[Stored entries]
■ ■ ■ ■ ■
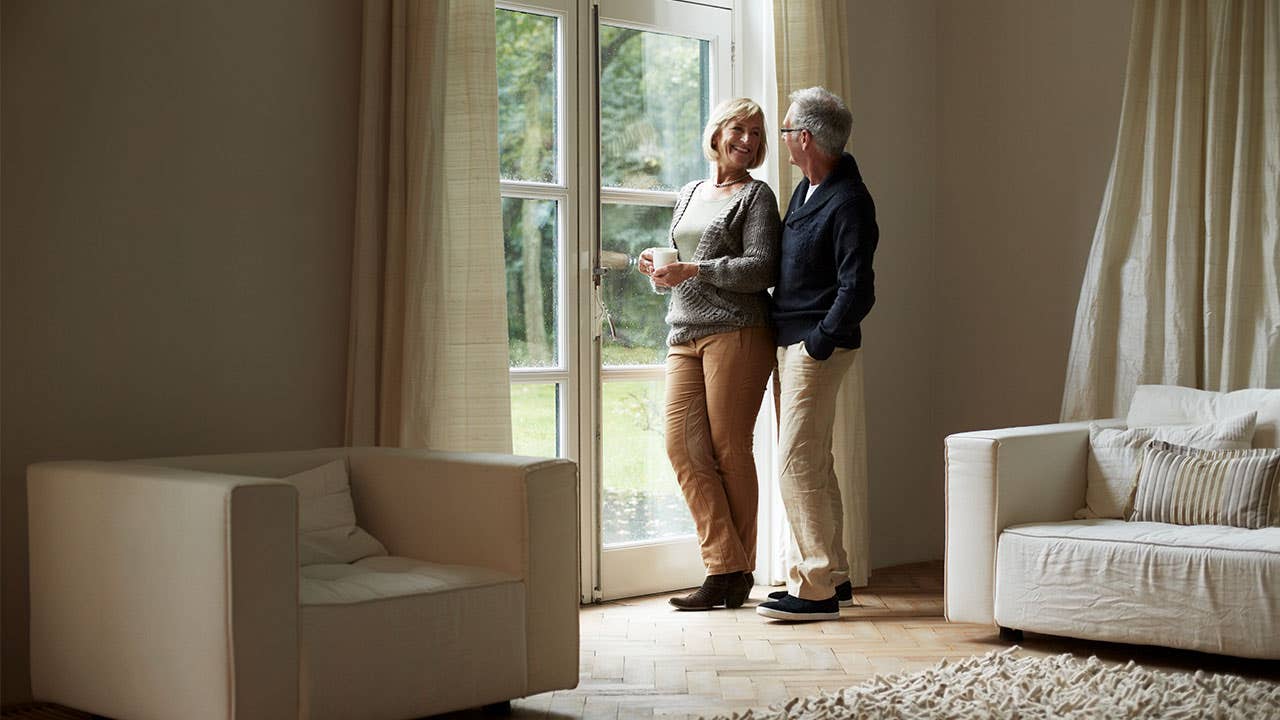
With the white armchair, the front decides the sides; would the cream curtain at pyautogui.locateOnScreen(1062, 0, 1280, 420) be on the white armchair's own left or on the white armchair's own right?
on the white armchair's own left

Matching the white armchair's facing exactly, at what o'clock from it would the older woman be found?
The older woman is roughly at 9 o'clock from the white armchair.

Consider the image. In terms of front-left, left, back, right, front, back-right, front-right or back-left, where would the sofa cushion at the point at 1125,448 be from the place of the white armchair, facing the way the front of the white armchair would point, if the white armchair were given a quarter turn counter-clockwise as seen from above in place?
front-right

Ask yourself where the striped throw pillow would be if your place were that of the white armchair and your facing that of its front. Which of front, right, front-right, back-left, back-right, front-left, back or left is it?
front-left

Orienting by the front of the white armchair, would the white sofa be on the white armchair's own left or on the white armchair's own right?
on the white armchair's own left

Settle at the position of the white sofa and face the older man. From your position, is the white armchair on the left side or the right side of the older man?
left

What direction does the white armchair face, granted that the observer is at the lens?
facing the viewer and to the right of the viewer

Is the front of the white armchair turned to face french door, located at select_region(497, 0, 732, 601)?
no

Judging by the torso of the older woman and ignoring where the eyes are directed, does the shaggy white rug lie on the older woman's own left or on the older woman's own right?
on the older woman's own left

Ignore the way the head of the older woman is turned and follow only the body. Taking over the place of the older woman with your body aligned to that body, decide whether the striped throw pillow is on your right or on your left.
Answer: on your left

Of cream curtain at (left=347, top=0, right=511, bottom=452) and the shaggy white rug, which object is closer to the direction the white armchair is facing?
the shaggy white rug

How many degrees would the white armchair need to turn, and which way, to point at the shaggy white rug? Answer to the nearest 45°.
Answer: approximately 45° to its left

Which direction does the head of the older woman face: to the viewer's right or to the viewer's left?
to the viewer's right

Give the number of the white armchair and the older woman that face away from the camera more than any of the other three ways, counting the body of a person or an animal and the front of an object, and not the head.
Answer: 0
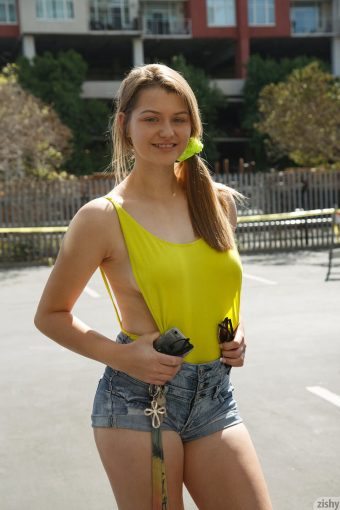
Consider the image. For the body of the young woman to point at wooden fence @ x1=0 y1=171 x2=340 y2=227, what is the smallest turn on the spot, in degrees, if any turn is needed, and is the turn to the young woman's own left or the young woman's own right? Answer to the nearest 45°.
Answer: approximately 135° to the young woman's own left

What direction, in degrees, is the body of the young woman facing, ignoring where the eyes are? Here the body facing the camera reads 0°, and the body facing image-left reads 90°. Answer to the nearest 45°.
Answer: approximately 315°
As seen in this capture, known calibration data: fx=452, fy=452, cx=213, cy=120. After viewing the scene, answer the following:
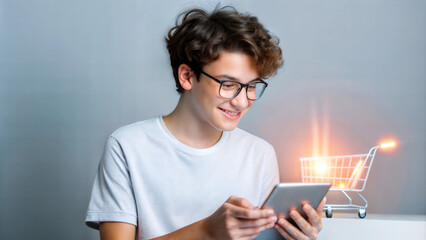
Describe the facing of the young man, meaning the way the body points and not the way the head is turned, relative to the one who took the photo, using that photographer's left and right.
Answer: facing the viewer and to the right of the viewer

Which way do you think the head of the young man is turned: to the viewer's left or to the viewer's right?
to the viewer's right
■ ■ ■ ■ ■
**What you should do:** Copy out the entries above word for word, beginning at the line that contains "Is the front" and stopping after the line that contains "Answer: approximately 315°". Leave the pictures out of your answer.

**Finished task:**
Is the front of the white armchair turned to face french door, located at select_region(497, 0, 732, 601)?
no

Judging by the torso of the older woman and ignoring where the eyes are directed, does the shaggy white rug lie on the older woman's own left or on the older woman's own right?
on the older woman's own left

Ignore the way the head of the older woman is turned and follow only the body. Taking over the place of the older woman with your body aligned to that body, decide whether the striped throw pillow is on your right or on your left.
Answer: on your left

Of cream curtain at (left=347, top=0, right=511, bottom=452) and the shaggy white rug, which object is closer to the direction the white armchair is facing?
the shaggy white rug

How many degrees would the white armchair need to turn, and which way, to point at the shaggy white rug? Answer to the nearest 45°.
Answer: approximately 45° to its left

Which direction does the head of the older woman face: to the viewer's right or to the viewer's left?
to the viewer's right

Give the number of the white armchair and the older woman that face away from the camera more than any of the other three ways, counting the body of a person or an animal and the front of an object, and not the head.
Answer: 0
Consider the image. For the body of the young woman to point at wooden fence @ x1=0 y1=171 x2=340 y2=227, what is the smallest turn on the spot, in degrees, if any turn is needed, and is the turn to the young woman's own left or the young woman's own right? Answer to the nearest 45°.
Answer: approximately 135° to the young woman's own left

What direction, in degrees, is the body of the young woman facing, ignoring where the eyes are? Here the body facing the camera reads 0°, and the body facing image-left reads 90°. Answer to the nearest 45°.
Answer: approximately 315°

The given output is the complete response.